Shola Olatoye, the embattled head of the New York City Housing Authority (NYCHA), announced today that she has resigned from her position, and will vacate her post at the end of April.
The announcement comes amid increased scrutiny of the agency due to its handling of several scandals—namely heat outages in many of NYCHA’s buildings this winter, and failure to comply with lead paint inspections—as well as Governor Andrew Cuomo’s sudden interest in the beleaguered agency. Earlier this week, he declared a state of emergency at NYCHA in an effort to expedite repairs, and called for an independent monitor to oversee repairs.
Though the news of Olatoye’s resignation was made public last night, it was officially announced during an event at the Ocean Bay Apartments in Far Rockaway, which recently received major upgrades under the Rental Assistance Demonstration program. That initiative, championed by Olatoye, preserves public housing while allowing for private investment in things like infrastructure upgrades and renovations.
Olatoye was appointed by Mayor Bill de Blasio in 2014, and in an interview with Politico, she noted that she always intended to stay in her post for one term. “[I]t’s been an amazing, maddening, humbling fascinating assignment and I think I’ve done some really important work on behalf of the one in 14 New Yorkers that rely on us,” Olatoye told Politico.
But calls for Olatoye’s resignation have been growing since late last year, when her role in the agency’s lead paint scandal was made clear. As we previously reported, the city’s Department of Investigation discovered that Olatoye falsely certified that the authority was in compliance with lead paint inspection requirements. The DOI discovered that as far back as 2012, NYCHA had not been doing the required annual inspections of the thousands of apartments that may have lead contamination.

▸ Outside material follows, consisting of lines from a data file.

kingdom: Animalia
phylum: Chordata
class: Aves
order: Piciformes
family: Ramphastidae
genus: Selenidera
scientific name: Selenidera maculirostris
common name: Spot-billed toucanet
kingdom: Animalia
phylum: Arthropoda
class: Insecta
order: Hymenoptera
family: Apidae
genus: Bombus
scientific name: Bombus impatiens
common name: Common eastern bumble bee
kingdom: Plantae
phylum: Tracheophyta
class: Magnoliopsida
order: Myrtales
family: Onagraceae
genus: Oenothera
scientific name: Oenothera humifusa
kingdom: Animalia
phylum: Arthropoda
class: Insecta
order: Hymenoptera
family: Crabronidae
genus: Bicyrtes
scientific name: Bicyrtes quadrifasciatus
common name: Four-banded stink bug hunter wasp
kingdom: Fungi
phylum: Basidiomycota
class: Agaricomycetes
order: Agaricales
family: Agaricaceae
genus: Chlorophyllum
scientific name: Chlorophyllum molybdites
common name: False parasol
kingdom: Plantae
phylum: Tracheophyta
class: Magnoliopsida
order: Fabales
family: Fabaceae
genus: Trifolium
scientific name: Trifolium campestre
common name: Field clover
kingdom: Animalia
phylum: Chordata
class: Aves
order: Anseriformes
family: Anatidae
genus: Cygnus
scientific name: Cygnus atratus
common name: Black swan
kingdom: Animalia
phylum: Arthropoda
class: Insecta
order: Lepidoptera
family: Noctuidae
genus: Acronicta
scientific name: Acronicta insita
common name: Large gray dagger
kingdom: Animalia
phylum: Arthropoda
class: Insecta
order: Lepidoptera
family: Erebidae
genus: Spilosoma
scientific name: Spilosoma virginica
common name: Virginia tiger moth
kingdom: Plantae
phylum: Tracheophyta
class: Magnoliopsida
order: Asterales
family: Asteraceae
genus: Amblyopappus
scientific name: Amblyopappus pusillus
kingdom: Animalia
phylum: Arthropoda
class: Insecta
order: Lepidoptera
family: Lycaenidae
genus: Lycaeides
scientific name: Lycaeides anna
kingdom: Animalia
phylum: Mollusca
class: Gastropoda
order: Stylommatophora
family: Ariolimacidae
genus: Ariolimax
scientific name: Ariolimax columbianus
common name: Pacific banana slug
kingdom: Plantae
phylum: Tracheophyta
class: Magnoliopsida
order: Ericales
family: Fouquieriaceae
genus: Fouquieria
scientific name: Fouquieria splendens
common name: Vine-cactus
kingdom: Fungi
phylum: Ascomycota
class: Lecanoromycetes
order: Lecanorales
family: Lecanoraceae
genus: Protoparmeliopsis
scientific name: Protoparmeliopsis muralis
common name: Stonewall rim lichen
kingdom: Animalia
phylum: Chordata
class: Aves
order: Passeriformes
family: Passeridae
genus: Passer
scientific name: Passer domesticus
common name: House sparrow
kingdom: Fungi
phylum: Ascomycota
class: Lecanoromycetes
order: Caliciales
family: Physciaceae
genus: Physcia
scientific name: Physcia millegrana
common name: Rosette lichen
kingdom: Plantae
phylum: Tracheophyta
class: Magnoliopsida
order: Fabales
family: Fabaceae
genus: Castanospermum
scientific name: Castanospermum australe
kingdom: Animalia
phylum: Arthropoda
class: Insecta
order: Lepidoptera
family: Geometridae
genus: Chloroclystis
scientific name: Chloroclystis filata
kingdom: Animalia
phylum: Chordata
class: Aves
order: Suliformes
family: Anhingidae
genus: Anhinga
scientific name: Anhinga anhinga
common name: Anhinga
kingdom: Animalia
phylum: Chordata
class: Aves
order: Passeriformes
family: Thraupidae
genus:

“I think the resignation of Shola was an inevitability rather than a choice,” City Council member Ritchie Torres told the New York Times.
De Blasio was quick to defend Olatoye’s tenure during today’s press conference, noting that she assumed leadership of NYCHA when it was on the brink of bankruptcy, and after years of federal and state disinvestment in the agency—which has led to many of the problems plaguing its buildings to this day. (A recent report found that it’s facing $25 billion in needed repairs.) “It was not an easy mission, and it was certainly a thankless mission,” he stated.
News of her resignation was applauded by Danny Barber, the chairman of NYCHA’s Citywide Council of Presidents, which represents tenants. “We hope that the new chair will be considerate and will listen to the life-or-death concerns of our community, working with us to resolve the humanitarian crisis that NYCHA has created,” he said in a statement to the Wall Street Journal.
While the city searches for a permanent replacement, De Blasio named Stanley Brezenoff the interim NYCHA chair; he’s previously worked at the Port Authority and as the interim CEO of New York City Health + Hospitals.